U2OS cells (American type culture collection: HTB-96) were grown, serum synchronized, and drugged in McCoy’s 5A (Modified) medium. To induce RF stress and seDSB generation, cells were then treated with 100 nM CPT (Abcam; 120115) (11). Cells were preextracted and fixed as described previously (34, 40, 74) immediately following damage or released back into drug-free complete medium for a further 1, 2, 4, 8, 12, or 16 h. To inhibit MRE11 exo-/endonuclease ability, cells were cultured in the presence of either 25 μM Mirin (Fisher; 319010) or 25 μM PFM01 (Sigma; SML1735), respectively.
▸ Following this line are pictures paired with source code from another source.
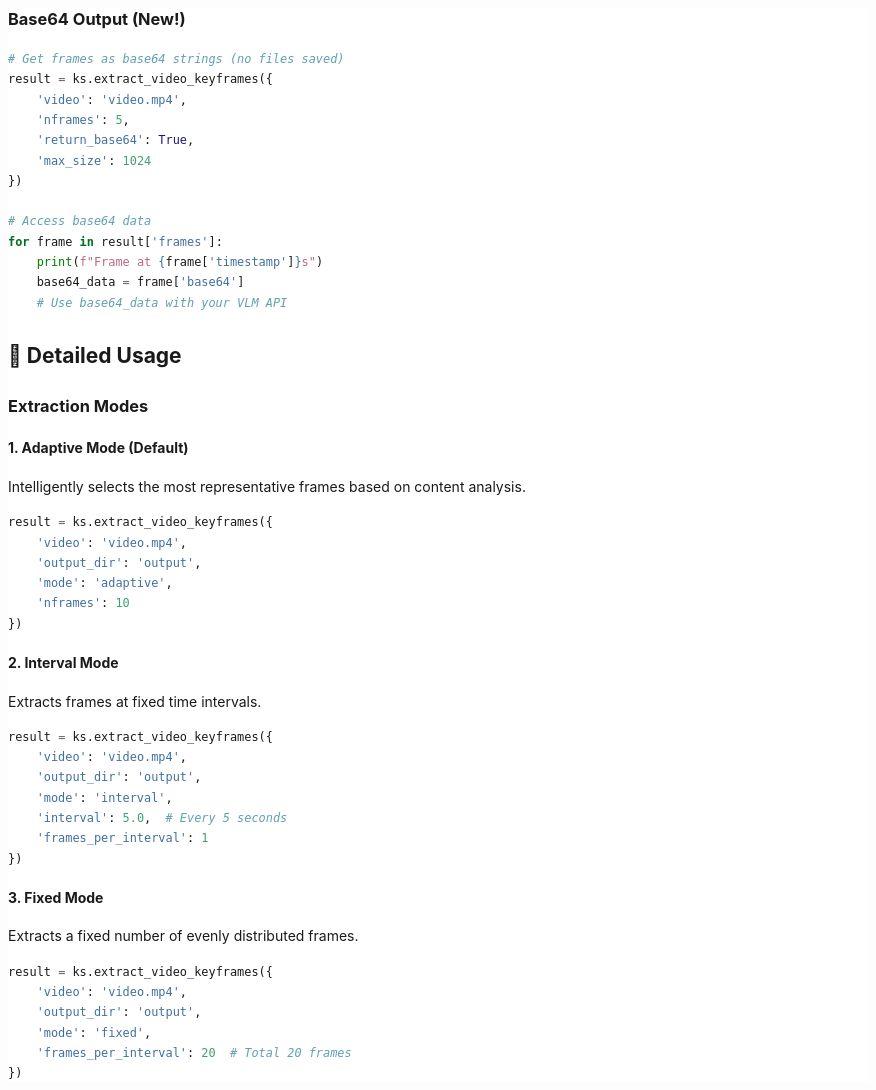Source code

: ### Base64 Output (New!)

```python
# Get frames as base64 strings (no files saved)
result = ks.extract_video_keyframes({
    'video': 'video.mp4',
    'nframes': 5,
    'return_base64': True,
    'max_size': 1024
})

# Access base64 data
for frame in result['frames']:
    print(f"Frame at {frame['timestamp']}s")
    base64_data = frame['base64']
    # Use base64_data with your VLM API
```

## 📖 Detailed Usage

### Extraction Modes

#### 1. Adaptive Mode (Default)
Intelligently selects the most representative frames based on content analysis.

```python
result = ks.extract_video_keyframes({
    'video': 'video.mp4',
    'output_dir': 'output',
    'mode': 'adaptive',
    'nframes': 10
})
```

#### 2. Interval Mode
Extracts frames at fixed time intervals.

```python
result = ks.extract_video_keyframes({
    'video': 'video.mp4',
    'output_dir': 'output',
    'mode': 'interval',
    'interval': 5.0,  # Every 5 seconds
    'frames_per_interval': 1
})
```

#### 3. Fixed Mode
Extracts a fixed number of evenly distributed frames.

```python
result = ks.extract_video_keyframes({
    'video': 'video.mp4',
    'output_dir': 'output',
    'mode': 'fixed',
    'frames_per_interval': 20  # Total 20 frames
})
```
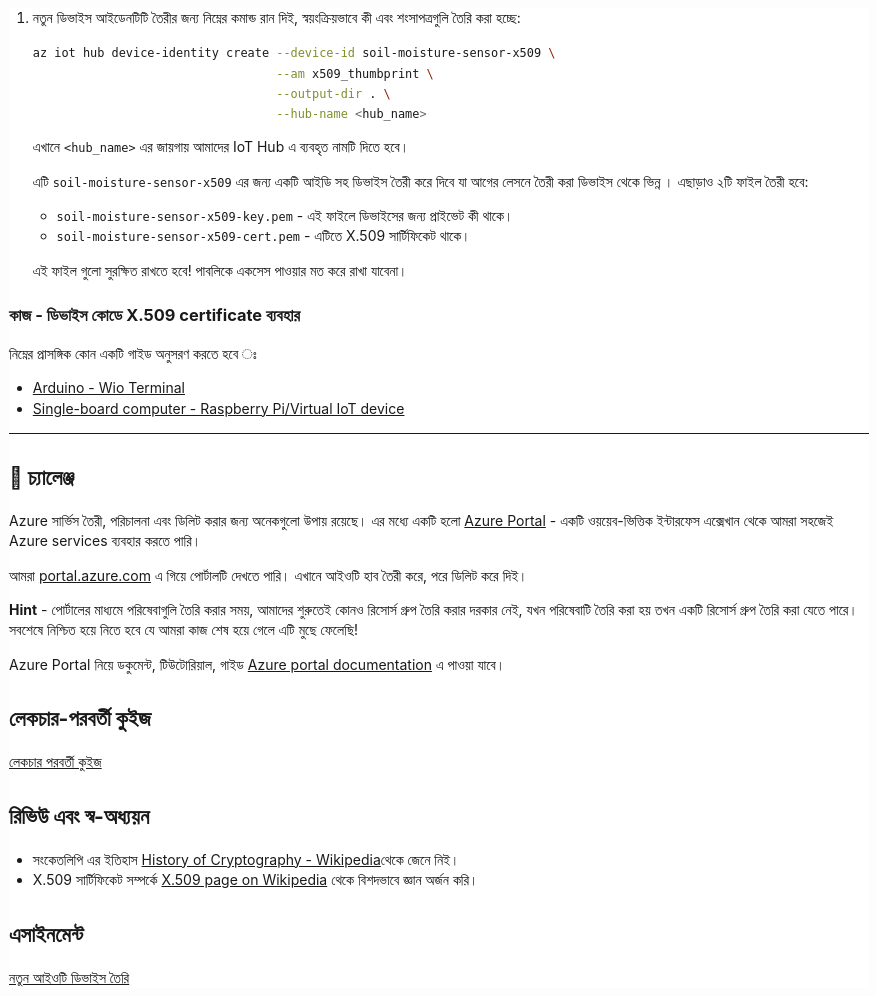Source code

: 1. নতুন ডিভাইস আইডেনটিটি তৈরীর জন্য নিম্নের কমান্ড রান দিই, স্বয়ংক্রিয়ভাবে কী এবং শংসাপত্রগুলি তৈরি করা হচ্ছে:

    ```sh
    az iot hub device-identity create --device-id soil-moisture-sensor-x509 \
                                      --am x509_thumbprint \
                                      --output-dir . \
                                      --hub-name <hub_name>
    ```

    এখানে `<hub_name>` এর জায়গায় আমাদের IoT Hub এ ব্যবহৃত নামটি দিতে হবে।

     এটি `soil-moisture-sensor-x509` এর জন্য একটি আইডি সহ ডিভাইস তৈরী করে দিবে যা আগের লেসনে তৈরী করা ডিভাইস থেকে ভিন্ন । এছাড়াও ২টি ফাইল তৈরী হবে:

    * `soil-moisture-sensor-x509-key.pem` - এই ফাইলে ডিভাইসের জন্য প্রাইভেট কী থাকে।
    * `soil-moisture-sensor-x509-cert.pem` - এটিতে X.509 সার্টিফিকেট থাকে।

    এই ফাইল গুলো সুরক্ষিত রাখতে হবে! পাবলিকে একসেস  পাওয়ার মত করে রাখা যাবেনা।

### কাজ - ডিভাইস কোডে X.509 certificate ব্যবহার

নিম্নের প্রাসঙ্গিক কোন একটি গাইড অনুসরণ করতে হবে ঃ

* [Arduino - Wio Terminal](wio-terminal-x509.md)
* [Single-board computer - Raspberry Pi/Virtual IoT device](single-board-computer-x509.md)

---

## 🚀 চ্যালেঞ্জ

Azure সার্ভিস তৈরী, পরিচালনা এবং ডিলিট করার জন্য অনেকগুলো উপায় রয়েছে। এর মধ্যে  একটি হলো [Azure Portal](https://portal.azure.com?WT.mc_id=academic-17441-jabenn) - একটি ওয়য়েব-ভিত্তিক  ইন্টারফেস এক্সেখান থেকে আমরা সহজেই Azure services ব্যবহার করতে পারি।

আমরা [portal.azure.com](https://portal.azure.com?WT.mc_id=academic-17441-jabenn) এ গিয়ে পোর্টালটি দেখতে পারি। এখানে আইওটি হাব তৈরী করে, পরে ডিলিট করে দিই।

**Hint** - পোর্টালের মাধ্যমে পরিষেবাগুলি তৈরি করার সময়, আমাদের শুরুতেই কোনও রিসোর্স গ্রুপ তৈরি করার দরকার নেই, যখন পরিষেবাটি তৈরি করা হয় তখন একটি রিসোর্স গ্রুপ তৈরি করা যেতে পারে। সবশেষে নিশ্চিত হয়ে নিতে হবে যে আমরা কাজ শেষ হয়ে গেলে এটি মুছে ফেলেছি!

Azure Portal নিয়ে ডকুমেন্ট, টিউটোরিয়াল, গাইড [Azure portal documentation](https://docs.microsoft.com/azure/azure-portal/?WT.mc_id=academic-17441-jabenn) এ পাওয়া যাবে।

## লেকচার-পরবর্তী কুইজ

[লেকচার পরবর্তী কুইজ](https://brave-island-0b7c7f50f.azurestaticapps.net/quiz/20)

## রিভিউ এবং স্ব-অধ্যয়ন

* সংকেতলিপি এর ইতিহাস [History of Cryptography - Wikipedia](https://wikipedia.org/wiki/History_of_সংকেতলিপি (Cryptography))থেকে জেনে নিই।
* X.509 সার্টিফিকেট সম্পর্কে [X.509 page on Wikipedia](https://wikipedia.org/wiki/X.509) থেকে বিশদভাবে জ্ঞান অর্জন করি।

## এসাইনমেন্ট

[নতুন আইওটি ডিভাইস তৈরি](assignment.bn.md)
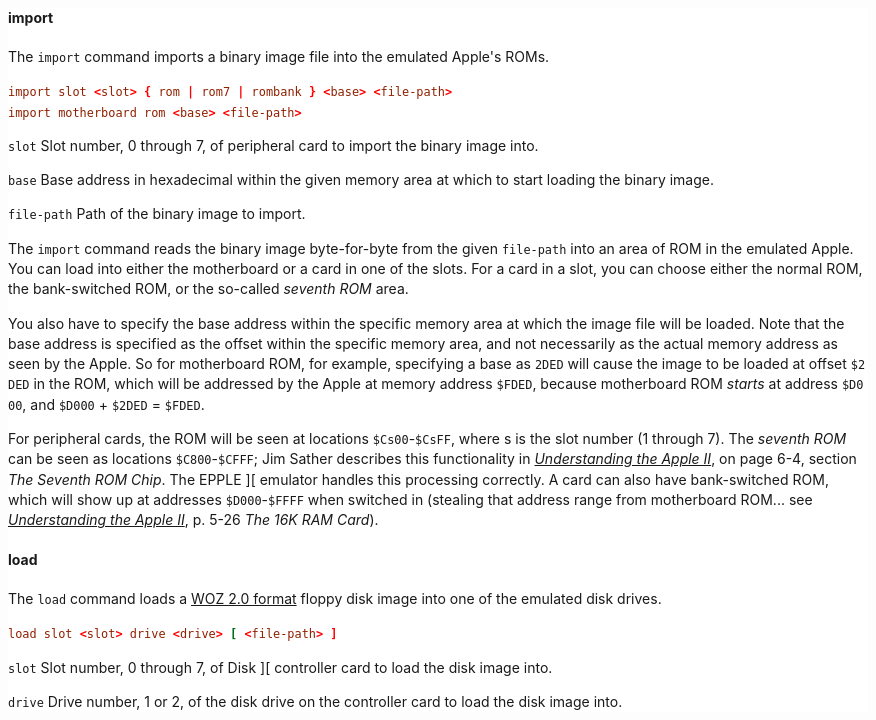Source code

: 



#### import

The `import` command imports a binary image file into the emulated Apple's ROMs.

``` conf
import slot <slot> { rom | rom7 | rombank } <base> <file-path>
import motherboard rom <base> <file-path>
```

`slot` Slot number, 0 through 7, of peripheral card to import the binary image into.

`base` Base address in hexadecimal within the given memory area at which to start loading the binary image.

`file-path` Path of the binary image to import.

The `import` command reads the binary image byte-for-byte from the given `file-path`
into an area of ROM in the emulated Apple. You can load into either the motherboard or
a card in one of the slots. For a card in a slot, you can choose either the normal ROM,
the bank-switched ROM, or the so-called *seventh ROM* area.

You also have to specify the base address within the specific memory
area at which the image file will be loaded. Note that the base address is specified as the offset
within the specific memory area, and not necessarily as the actual memory address as seen
by the Apple. So for motherboard ROM, for example, specifying a base as `2DED` will cause the
image to be loaded at offset `$2DED` in the ROM, which will be addressed by the Apple at
memory address `$FDED`, because motherboard ROM *starts* at address `$D000`, and `$D000` + `$2DED` = `$FDED`.

For peripheral cards, the ROM will be seen at locations `$Cs00`-`$CsFF`, where s is the slot
number (1 through 7). The *seventh ROM* can be seen as locations `$C800`-`$CFFF`; Jim Sather
describes this functionality in
[*Understanding the Apple II*](https://archive.org/details/understanding_the_apple_ii/page/n137),
on page 6-4, section *The Seventh ROM Chip*. The EPPLE \]\[ emulator handles this processing correctly. A card can
also have bank-switched ROM, which will show up at addresses `$D000`-`$FFFF` when switched in
(stealing that address range from motherboard ROM... see
[*Understanding the Apple II*](https://archive.org/details/understanding_the_apple_ii/page/n117),
p. 5-26 *The 16K RAM Card*).





#### load

The `load` command loads a [WOZ 2.0 format](https://applesaucefdc.com/woz/) floppy disk image into one of the emulated disk drives.

``` conf
load slot <slot> drive <drive> [ <file-path> ]
```

`slot` Slot number, 0 through 7, of Disk \]\[ controller card to load the disk image into.

`drive` Drive number, 1 or 2, of the disk drive on the controller card to load the disk image into.
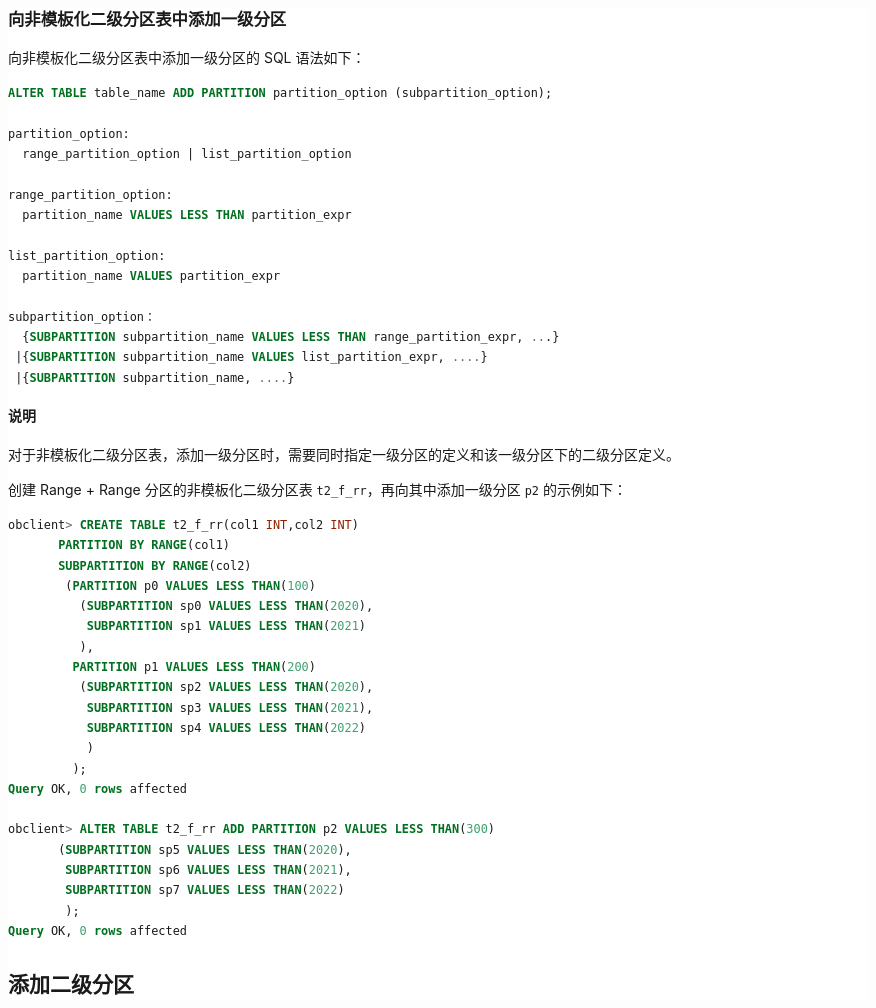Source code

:### 向非模板化二级分区表中添加一级分区

向非模板化二级分区表中添加一级分区的 SQL 语法如下：

```sql
ALTER TABLE table_name ADD PARTITION partition_option (subpartition_option);

partition_option:
  range_partition_option | list_partition_option

range_partition_option:
  partition_name VALUES LESS THAN partition_expr

list_partition_option:
  partition_name VALUES partition_expr

subpartition_option：
  {SUBPARTITION subpartition_name VALUES LESS THAN range_partition_expr, ...}
 |{SUBPARTITION subpartition_name VALUES list_partition_expr, ....}
 |{SUBPARTITION subpartition_name, ....}
```

  <main id="notice" type='explain'>
    <h4>说明</h4>
    <p>对于非模板化二级分区表，添加一级分区时，需要同时指定一级分区的定义和该一级分区下的二级分区定义。</p>
  </main>

创建 Range + Range 分区的非模板化二级分区表 `t2_f_rr`，再向其中添加一级分区 `p2` 的示例如下：

```sql
obclient> CREATE TABLE t2_f_rr(col1 INT,col2 INT)
       PARTITION BY RANGE(col1)
       SUBPARTITION BY RANGE(col2)
        (PARTITION p0 VALUES LESS THAN(100)
          (SUBPARTITION sp0 VALUES LESS THAN(2020),
           SUBPARTITION sp1 VALUES LESS THAN(2021)
          ),
         PARTITION p1 VALUES LESS THAN(200)
          (SUBPARTITION sp2 VALUES LESS THAN(2020),
           SUBPARTITION sp3 VALUES LESS THAN(2021),
           SUBPARTITION sp4 VALUES LESS THAN(2022)
           )
         );
Query OK, 0 rows affected

obclient> ALTER TABLE t2_f_rr ADD PARTITION p2 VALUES LESS THAN(300)
       (SUBPARTITION sp5 VALUES LESS THAN(2020),
        SUBPARTITION sp6 VALUES LESS THAN(2021),
        SUBPARTITION sp7 VALUES LESS THAN(2022)
        ); 
Query OK, 0 rows affected
```

## 添加二级分区
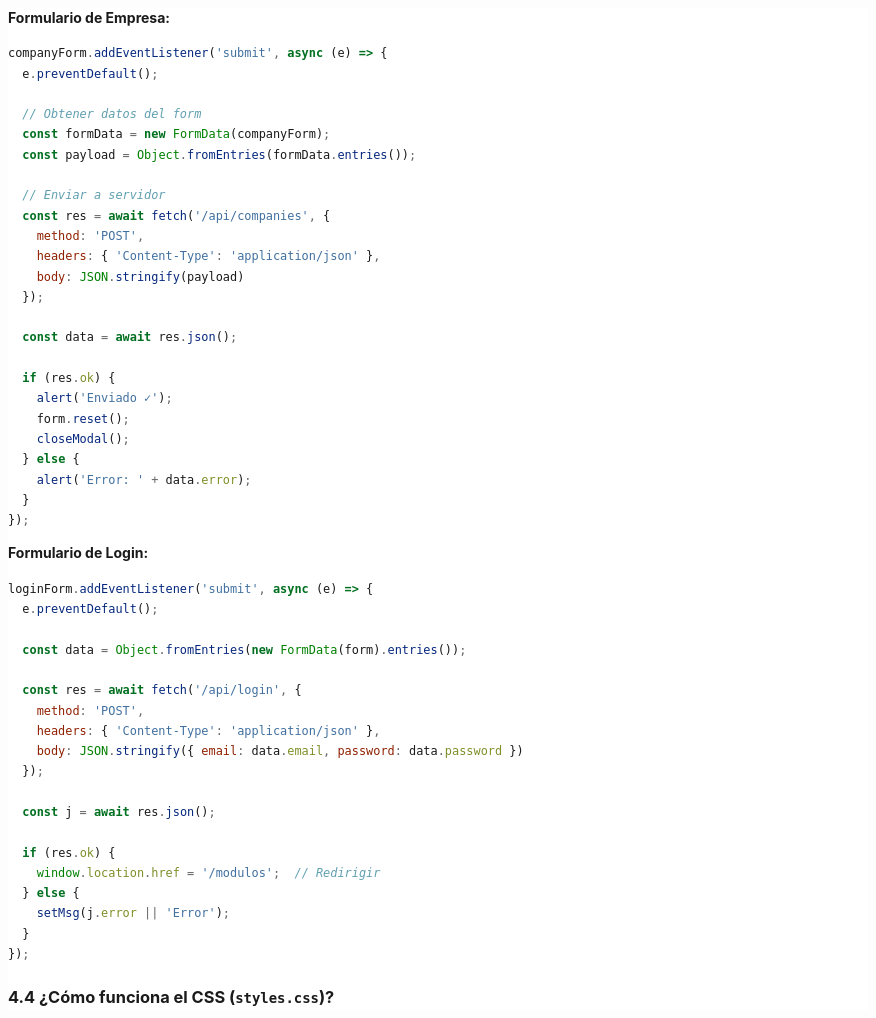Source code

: **Formulario de Empresa:**

```javascript
companyForm.addEventListener('submit', async (e) => {
  e.preventDefault();
  
  // Obtener datos del form
  const formData = new FormData(companyForm);
  const payload = Object.fromEntries(formData.entries());
  
  // Enviar a servidor
  const res = await fetch('/api/companies', {
    method: 'POST',
    headers: { 'Content-Type': 'application/json' },
    body: JSON.stringify(payload)
  });
  
  const data = await res.json();
  
  if (res.ok) {
    alert('Enviado ✓');
    form.reset();
    closeModal();
  } else {
    alert('Error: ' + data.error);
  }
});
```

**Formulario de Login:**

```javascript
loginForm.addEventListener('submit', async (e) => {
  e.preventDefault();
  
  const data = Object.fromEntries(new FormData(form).entries());
  
  const res = await fetch('/api/login', {
    method: 'POST',
    headers: { 'Content-Type': 'application/json' },
    body: JSON.stringify({ email: data.email, password: data.password })
  });
  
  const j = await res.json();
  
  if (res.ok) {
    window.location.href = '/modulos';  // Redirigir
  } else {
    setMsg(j.error || 'Error');
  }
});
```

### 4.4 ¿Cómo funciona el CSS (`styles.css`)?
For fluorescent tagging of the pulse-labeled naDNA, the copper-catalyzed “Click” reaction was used as described in the Click-iT (ThermoFisher; C10640) protocol (75) with EdU contemporaneously with CPT damage. For visualization of ssDNA, cells were cultured with BrdU, which was detected using mouse monoclonal anti-BrdU (Abcam; 8039) without denaturation (24). Antibody labeling of proteins was achieved via direct and indirect labeling with Alexa Fluor 488 and 568 antibodies as detailed in SI Appendix, Table S3.

SR Imaging and Analysis.

Prepared cells were imaged in the presence of an SR imaging buffer comprising an oxygen scavenging system (1 mg/mL glucose oxidase [Sigma-Aldrich; G2133], 0.02 mg/mL catalase [Sigma-Aldrich; C3155], and 10% glucose [Sigma-Aldrich; G8270] in phosphate-buffered saline) and 100 mM mercaptoethylamine (Fisher Scientific; BP2664100) (76). As described previously, all images were acquired on a custom-built SR microscope based on a Leica DMI 3000 inverted microscope (77) with 200 frames collected at 33 Hz for each color channel. Multicolor channels were corrected using a polynomial morph-type mapping algorithm before and a table of molecular localizations generated using the ImageJ (78) plugin QuickPALM (79). Rendered multicolor SR images were analyzed using three complementary approaches as detailed in Fig. 1 C–E and further discussed in SI Appendix, Methods. N values are in SI Appendix, Tables S1 and S2.

Statistics.

Statistical analysis was carried out in OriginLab (8.5). All naDNA/protein overlap colocalization factors calculated were tested for significance against control samples (two-sample t test). All experiments were carried out in triplicate with total N sizes deemed acceptable. Unequal variances, particularly across temporal series, are expected.

Data Availability

Data will be made available upon reasonable request via data transfer or hard drive shipment.

Change History

March 18, 2021: The license for this article has been updated.